Segment Open

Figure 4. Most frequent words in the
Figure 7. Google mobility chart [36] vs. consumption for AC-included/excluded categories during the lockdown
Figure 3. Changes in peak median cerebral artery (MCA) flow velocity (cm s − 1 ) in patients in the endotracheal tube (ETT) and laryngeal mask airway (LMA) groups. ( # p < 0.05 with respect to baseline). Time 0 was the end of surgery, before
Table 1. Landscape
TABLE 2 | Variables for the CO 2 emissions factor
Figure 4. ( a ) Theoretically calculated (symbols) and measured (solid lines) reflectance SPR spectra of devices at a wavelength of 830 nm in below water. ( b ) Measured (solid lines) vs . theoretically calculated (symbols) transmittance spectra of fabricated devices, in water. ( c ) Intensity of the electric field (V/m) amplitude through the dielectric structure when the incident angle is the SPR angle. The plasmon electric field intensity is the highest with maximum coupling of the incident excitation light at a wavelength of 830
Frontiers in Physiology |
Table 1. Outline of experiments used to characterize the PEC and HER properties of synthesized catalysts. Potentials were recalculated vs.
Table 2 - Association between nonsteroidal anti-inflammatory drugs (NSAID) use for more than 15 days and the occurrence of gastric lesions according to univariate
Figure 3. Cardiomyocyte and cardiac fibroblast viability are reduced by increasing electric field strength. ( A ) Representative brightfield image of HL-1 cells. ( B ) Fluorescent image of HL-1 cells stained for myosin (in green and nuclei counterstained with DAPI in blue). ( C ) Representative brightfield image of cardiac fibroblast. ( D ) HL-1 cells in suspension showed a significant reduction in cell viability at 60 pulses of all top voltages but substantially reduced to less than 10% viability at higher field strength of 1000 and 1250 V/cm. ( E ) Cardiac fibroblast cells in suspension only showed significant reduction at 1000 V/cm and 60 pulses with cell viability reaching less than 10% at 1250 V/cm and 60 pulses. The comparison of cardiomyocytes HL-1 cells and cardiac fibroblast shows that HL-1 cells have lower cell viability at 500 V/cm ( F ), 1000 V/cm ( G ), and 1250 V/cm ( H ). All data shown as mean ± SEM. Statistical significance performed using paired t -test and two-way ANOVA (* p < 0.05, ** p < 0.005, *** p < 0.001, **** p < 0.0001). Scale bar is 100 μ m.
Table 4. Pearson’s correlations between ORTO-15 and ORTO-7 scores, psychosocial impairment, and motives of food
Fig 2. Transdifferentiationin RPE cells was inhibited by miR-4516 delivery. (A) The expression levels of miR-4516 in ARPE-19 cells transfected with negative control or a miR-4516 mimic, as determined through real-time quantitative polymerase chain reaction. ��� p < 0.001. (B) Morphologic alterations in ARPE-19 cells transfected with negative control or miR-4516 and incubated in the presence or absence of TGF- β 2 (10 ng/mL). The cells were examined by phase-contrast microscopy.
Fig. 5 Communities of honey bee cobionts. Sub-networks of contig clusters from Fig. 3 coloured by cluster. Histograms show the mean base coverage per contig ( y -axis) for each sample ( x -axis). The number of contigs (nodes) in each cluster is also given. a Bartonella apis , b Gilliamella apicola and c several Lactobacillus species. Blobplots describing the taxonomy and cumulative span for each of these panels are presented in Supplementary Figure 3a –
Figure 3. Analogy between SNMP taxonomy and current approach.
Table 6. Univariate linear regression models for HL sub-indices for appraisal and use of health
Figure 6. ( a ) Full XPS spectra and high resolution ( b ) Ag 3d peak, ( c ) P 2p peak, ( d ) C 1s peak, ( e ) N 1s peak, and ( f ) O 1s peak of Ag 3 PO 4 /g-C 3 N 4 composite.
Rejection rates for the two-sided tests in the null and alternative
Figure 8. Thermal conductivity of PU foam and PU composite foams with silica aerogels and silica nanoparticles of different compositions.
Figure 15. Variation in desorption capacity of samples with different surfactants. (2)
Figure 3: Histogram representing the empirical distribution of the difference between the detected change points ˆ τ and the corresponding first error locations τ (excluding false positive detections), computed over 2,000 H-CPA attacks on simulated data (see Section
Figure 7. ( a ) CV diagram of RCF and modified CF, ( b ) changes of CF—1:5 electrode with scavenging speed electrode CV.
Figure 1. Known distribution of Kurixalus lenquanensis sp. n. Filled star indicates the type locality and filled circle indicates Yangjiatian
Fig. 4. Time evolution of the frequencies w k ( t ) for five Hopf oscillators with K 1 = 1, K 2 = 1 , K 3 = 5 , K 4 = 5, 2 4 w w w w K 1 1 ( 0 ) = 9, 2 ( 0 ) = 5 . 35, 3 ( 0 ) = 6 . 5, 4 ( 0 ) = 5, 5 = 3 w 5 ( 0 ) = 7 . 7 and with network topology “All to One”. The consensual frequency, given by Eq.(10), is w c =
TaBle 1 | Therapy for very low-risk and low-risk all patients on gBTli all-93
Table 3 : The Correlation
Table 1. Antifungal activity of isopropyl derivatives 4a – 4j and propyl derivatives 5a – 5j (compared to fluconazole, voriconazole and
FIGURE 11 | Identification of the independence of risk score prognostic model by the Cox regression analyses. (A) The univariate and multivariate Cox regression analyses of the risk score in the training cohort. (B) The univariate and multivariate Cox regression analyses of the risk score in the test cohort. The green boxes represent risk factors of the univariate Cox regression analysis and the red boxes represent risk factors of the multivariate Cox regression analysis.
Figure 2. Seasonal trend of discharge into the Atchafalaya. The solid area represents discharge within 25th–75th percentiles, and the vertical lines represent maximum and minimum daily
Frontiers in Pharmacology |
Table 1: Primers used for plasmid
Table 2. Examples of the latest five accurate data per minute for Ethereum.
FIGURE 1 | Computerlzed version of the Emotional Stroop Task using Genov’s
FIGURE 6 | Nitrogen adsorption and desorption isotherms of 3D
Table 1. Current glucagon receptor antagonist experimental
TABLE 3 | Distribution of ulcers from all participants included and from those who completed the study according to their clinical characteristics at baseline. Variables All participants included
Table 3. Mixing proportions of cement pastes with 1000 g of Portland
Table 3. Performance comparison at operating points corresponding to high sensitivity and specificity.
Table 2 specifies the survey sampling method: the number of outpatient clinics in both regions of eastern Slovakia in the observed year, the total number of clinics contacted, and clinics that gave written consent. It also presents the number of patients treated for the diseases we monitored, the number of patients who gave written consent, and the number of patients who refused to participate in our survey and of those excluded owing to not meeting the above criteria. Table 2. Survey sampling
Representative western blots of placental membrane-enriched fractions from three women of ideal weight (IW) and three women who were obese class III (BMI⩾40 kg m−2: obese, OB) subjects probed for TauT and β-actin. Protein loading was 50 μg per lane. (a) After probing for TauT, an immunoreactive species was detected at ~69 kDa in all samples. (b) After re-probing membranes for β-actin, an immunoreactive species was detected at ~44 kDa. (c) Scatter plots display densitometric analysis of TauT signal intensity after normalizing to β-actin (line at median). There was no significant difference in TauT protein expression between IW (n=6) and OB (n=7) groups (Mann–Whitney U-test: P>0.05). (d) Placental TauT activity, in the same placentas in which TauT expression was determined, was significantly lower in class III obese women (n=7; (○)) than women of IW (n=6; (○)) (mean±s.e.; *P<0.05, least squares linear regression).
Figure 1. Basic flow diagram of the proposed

Segment Closed

Exercise objective
Given the data above, transcribe exactly the lines from the one containing "TABLE 3 | Distribution" down to the one containing "Table 3. Performance", and no others.

Task solution
TABLE 3 | Distribution of ulcers from all participants included and from those who completed the study according to their clinical characteristics at baseline. Variables All participants included
Table 3. Mixing proportions of cement pastes with 1000 g of Portland
Table 3. Performance comparison at operating points corresponding to high sensitivity and specificity.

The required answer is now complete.